Brontekst:
+++
42
NVR‐serie verticale reciprocators
P/N 7169456_02
Installeren van de pistoolsledesteun
1. Zie afbeelding 18. Monteren van de riem:
OPMERKING: Wanneer dezelfde riem weer wordt geïnstalleerd, gebruik
dan de markeringen
S
gemaakt op de riem om de installatierichting te identificeren en
de correcte locatie van de riemuiteinden aan de boven- en
onderkant van de contragewichtendrager.
S
om zo het bevestigingspunt te lokaliseren van de
pistoolsledehouder.
Wanneer de oude riem wordt vervangen en deze niet gebroken is,
S
legt u de oude riem naast de nieuwe riem op een vlakke vloer en
brengt u de merktekens over op de nieuwe riem.
S
gebruikt u de oude riem om de nieuwe riem te controleren op
overtollige lengte en te zien of deze moet worden afgesneden.
a. Steek de riem (2) in de bovenste en onderste riemhouders (5, 34) aan
de contragewichtendrager. Controleer of de riem gecentreerd is t.o.v.
de zijkanten en gegrepen wordt door de acht tanden in de
riemhouders. Controleer of de riem niet uitsteekt tot voorbij de
onderrand van de bovenste riemhouder (5) of voorbij de bovenrand
van de onderste riemhouder (35). Zet de riem vast met de schroeven
(3) en de borgringen (4). Zet de schroeven vast met 14 N•m (10,3
ft‐lb).
b. Installeer de riemhouder (22) aan de achterkant van de pistoolslede
(21) met de schroeven (23) en de borgringen (33). Draai de
schroeven nu nog niet vast. Controleer of de riem (2) vrijelijk kan
bewegen tussen de riemhouder en de pistoolslede.
c. Vraag een helper om de pistoolslede (21) te ondersteunen, zodat de
boven- en onderkant van de riemhouder (22) in lijn komt met de
markeringen die op de riem (2) zijn gemaakt. Controleer of de riem
(2) gecentreerd in de riemhouder (22) ligt t.o.v. de zijkanten. Zet de
riemhouder vast aan de pistoolslede door de schroeven (23) aan te
draaien met 20 N•m (14,75 ft‐lb).
+++
Aangeleverd materiaal:
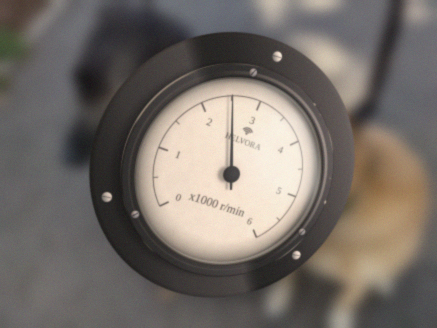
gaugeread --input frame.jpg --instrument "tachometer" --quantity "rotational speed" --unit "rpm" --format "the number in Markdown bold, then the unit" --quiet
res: **2500** rpm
+++
Opdracht: Schrijf de tekst over het installeren van de pistoolsledesteun verder, aansluitend op de laatste zin. De regels staan los van de tekst over het installeren van de pistoolsledesteun.

Uitwerking:
d. Controleer of de riem gecentreerd over de onderste poelie (34) loopt
t.o.v. de zijkanten. De afstand vanaf het buitenzijvlak van de poelie
tot aan de riem bedraagt ongeveer 7 mm (0,28 in.). Breng de riem zo
nodig in de juiste positie.
e. Controleer of de riem gecentreerd over de bovenste tussenpoelie
(19) loopt t.o.v. de zijkanten; controleer of de afstand vanaf het
buitenzijvlak van de poelie tot aan de riem 14 mm (0,55 in.) bedraagt.
Breng de riem zo nodig in de juiste positie.
2. Verwijder de vergrendelarm (7) door de moeren (9) aan de T‐bouten (8)
los te draaien, totdat de T‐bouten 90‐graden kunnen worden gedraaid en
naar buiten getrokken vanuit de sleuven in de sledelooprail (11).
3. Verwijder de houten blokken (25, 26) onder de contragewichtendrager
(13). Vraag een helper om de pistoolslede (21) met de hand te
verplaatsen via de uitsparing (20) in de afdichtflap aan de voorkant van
de reciprocator.
4. Breng de pistoolsledebevestiging (32) in positie voor de
pistoolslede (21). Monteer de schroeven (17) en borgringen (18)
waarmee het montageblok (33) is vastgezet aan de pistoolslede (21).
Zet de schroeven pas vast zodra ze allemaal zijn aangebracht. Zet de
schroeven na aanbrengen stevig vast.
5. Installeer de pistoolsteunplaten (31) aan het montageblok (32) met de
doorsteekbouten (27), de borgringen (29), ringen (28) en moeren (30).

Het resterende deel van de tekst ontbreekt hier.